#### Goal of the exercise
Please copy out each line of the entries in which "יואב" appears.

#### Input records
++++++++++
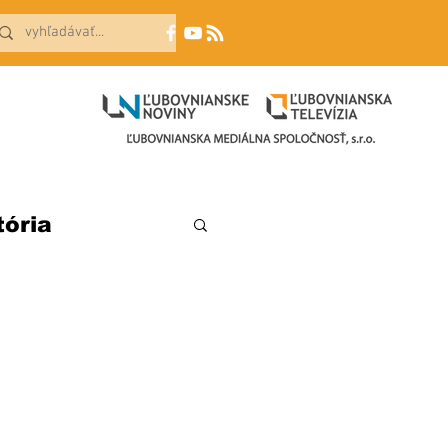
tória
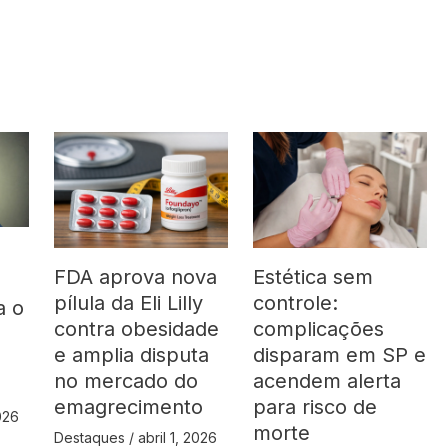
FDA aprova nova
Estética sem
pílula da Eli Lilly
controle:
a o
contra obesidade
complicações
á
e amplia disputa
disparam em SP e
no mercado do
acendem alerta
emagrecimento
para risco de
2026
morte
Destaques
/
abril 1, 2026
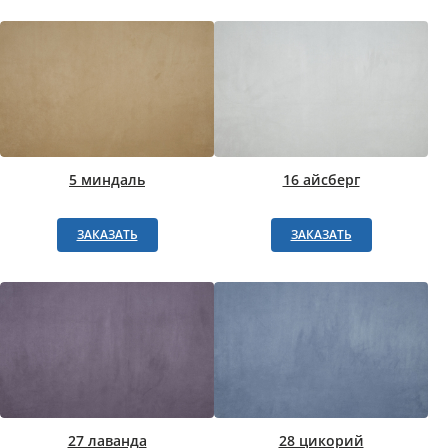
5 миндаль
16 айсберг
ЗАКАЗАТЬ
ЗАКАЗАТЬ
27 лаванда
28 цикорий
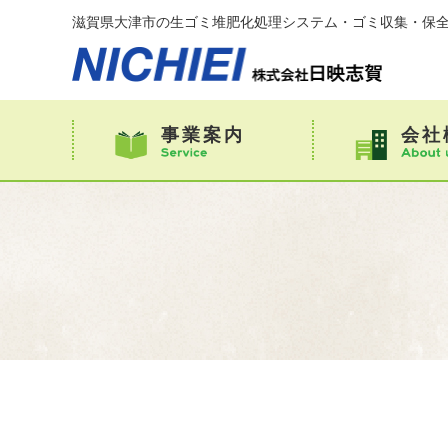
滋賀県大津市の生ゴミ堆肥化処理システム・ゴミ収集・保全
事業案内
会社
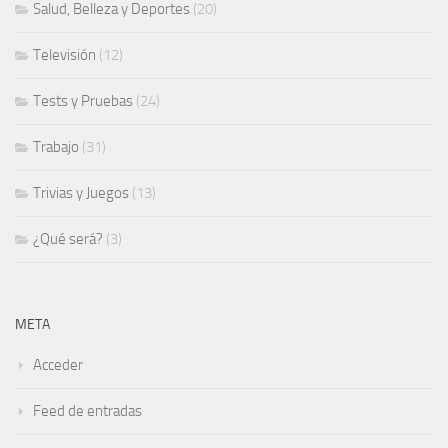
Salud, Belleza y Deportes
(20)
Televisión
(12)
Tests y Pruebas
(24)
Trabajo
(31)
Trivias y Juegos
(13)
¿Qué será?
(3)
META
Acceder
Feed de entradas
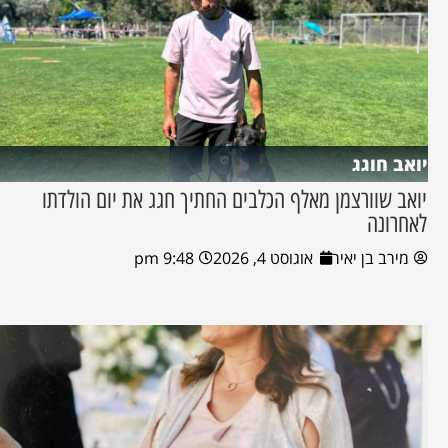
יואב חוגג
יואב שוורצמן מאלף הכלבים החתיך חגג את יום הולדתו
לאחרונה
מירב בן יאיר
אוגוסט 4, 2026
9:48 pm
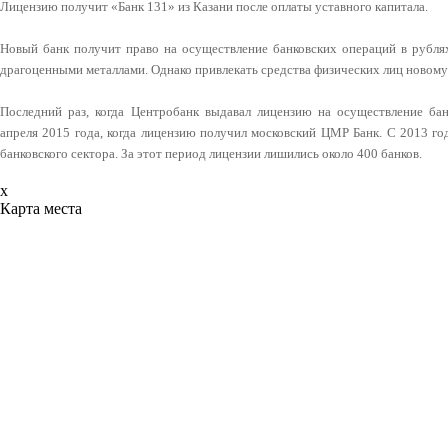
Лицензию получит «Банк 131» из Казани после оплаты уставного капитала.
Новый банк получит право на осуществление банковских операций в рублях
драгоценными металлами. Однако привлекать средства физических лиц новому
Последний раз, когда Центробанк выдавал лицензию на осуществление бан
апреля 2015 года, когда лицензию получил московский ЦМР Банк. С 2013 г
банковского сектора. За этот период лицензии лишились около 400 банков.
x
Карта места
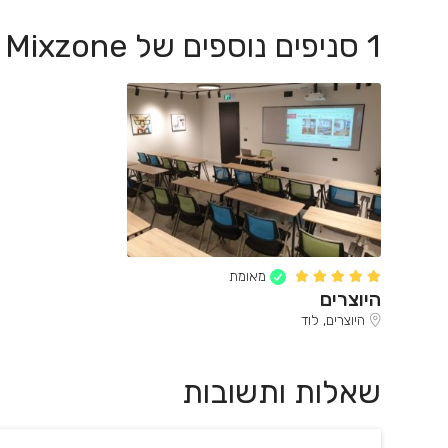
1 סניפים נוספים של Mixzone
מאומת
היוצרים
היוצרים, לוד
שאלות ותשובות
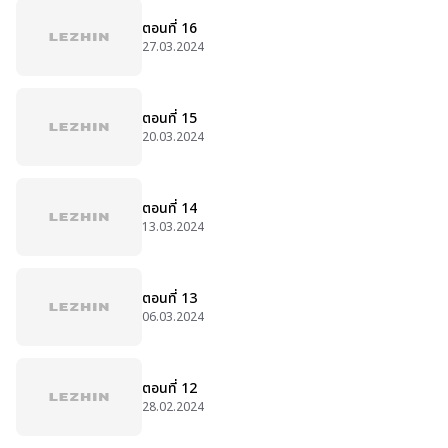
ตอนที่ 16
27.03.2024
ตอนที่ 15
20.03.2024
ตอนที่ 14
13.03.2024
ตอนที่ 13
06.03.2024
ตอนที่ 12
28.02.2024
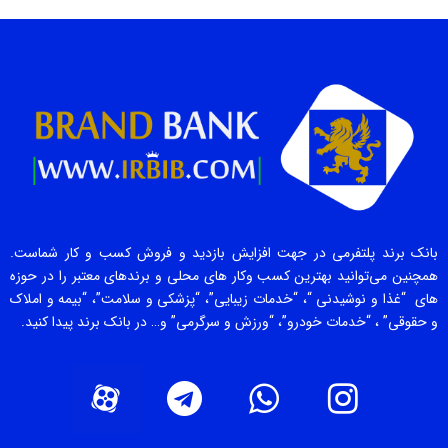
بانک برند پلتفرمی در جهت افزایش بازدید و فروش کسب و کار شماست.
همچنین می‌توانید بهترین کسب وکار های محلی و برندهای معتبر را در حوزه
های “غذا و نوشیدنی “، “خدمات زیبایی”، “پزشکی و سلامت”، “بیمه و املاک
و حقوقی” ، “خدمات خودرو”، “ورزش و سرگرمی” و… در بانک برند پیدا کنید.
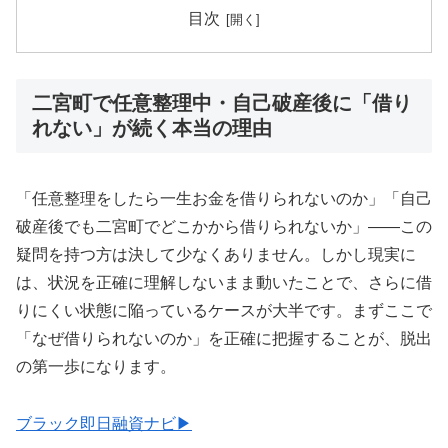
目次
二宮町で任意整理中・自己破産後に「借り
れない」が続く本当の理由
「任意整理をしたら一生お金を借りられないのか」「自己
破産後でも二宮町でどこかから借りられないか」——この
疑問を持つ方は決して少なくありません。しかし現実に
は、状況を正確に理解しないまま動いたことで、さらに借
りにくい状態に陥っているケースが大半です。まずここで
「なぜ借りられないのか」を正確に把握することが、脱出
の第一歩になります。
ブラック即日融資ナビ▶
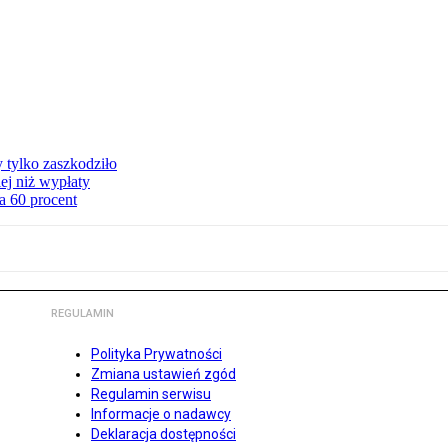
y tylko zaszkodziło
ej niż wypłaty
a 60 procent
REGULAMIN
Polityka Prywatności
Zmiana ustawień zgód
Regulamin serwisu
Informacje o nadawcy
Deklaracja dostępności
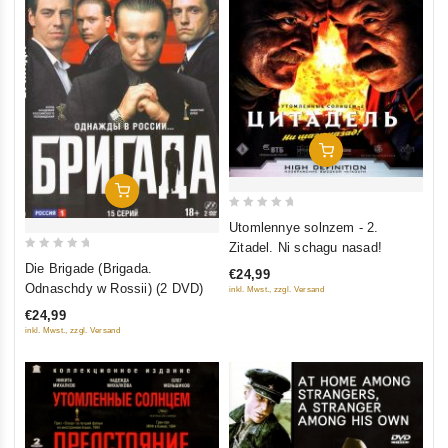
In Den Warenkorb
In Den Warenkorb
0
Utomlennye solnzem - 2.
out
Zitadel. Ni schagu nasad!
0
of
Die Brigade (Brigada.
€24,99
out
5
Odnaschdy w Rossii) (2 DVD)
inkl. Mwst., zzgl. Versand
of
€24,99
5
inkl. Mwst., zzgl. Versand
++++++++++
#### Final answer
יואב חוגג
יואב שוורצמן מאלף הכלבים החתיך חגג את יום הולדתו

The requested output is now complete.